News

Alumni on Silber

Throughout Boston University there are many outstanding educators who have not only the acclaim and respect of their peers, but embody the true meanings of “mentor” and “educator” through their fostering of an environment of mutual respect with their students. These men and women not only teach, but challenge us to expand our knowledge base, they support us in our endeavors, and over time they become not just teachers, but friends as well.

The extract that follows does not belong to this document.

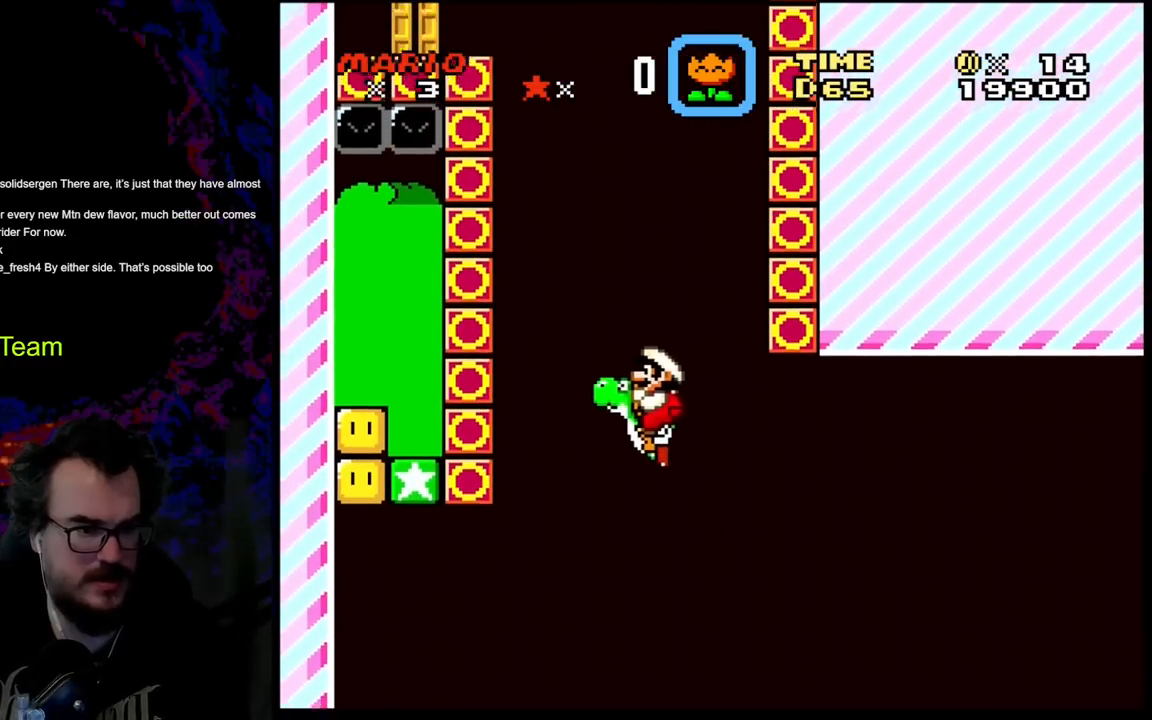
{"buttons": ["B", "Y", "DPAD_LEFT"], "events": [[167, "B", "up"], [300, "B", "down"]]}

John Silber embodies absolutely none of these qualities. The Office of the Chancellor has acted as the antisocial enclave in which Mr. Silber has taken hermitage. Would it be wrong to call Chancellor Silber a, “Mean-spirited and bitter old man, out of touch with the students?” Yes, it would be. However, one of the great lessons we were taught in both life and college is that it is never wrong to speak the truth, and indeed a mean-spirited and bitter old man is exactly what Chancellor Silber has become. At one time it could be said that he had a certain paternalism at the core of his being, yet long ago his fatherly propensities were replaced with a loathsome contempt for the very students he at one time might have sought to protect. No better is this disdain seen than in Chancellor Silber’s many letters to the editor (the recent being no exception). Quickly, Chancellor Silber dispenses a cursory argument about safety of the students, only to turn around and characterize/accuse many in the student body of being sex-crazed children, more interested in exploring their paraphilias than in practicing common human courtesy.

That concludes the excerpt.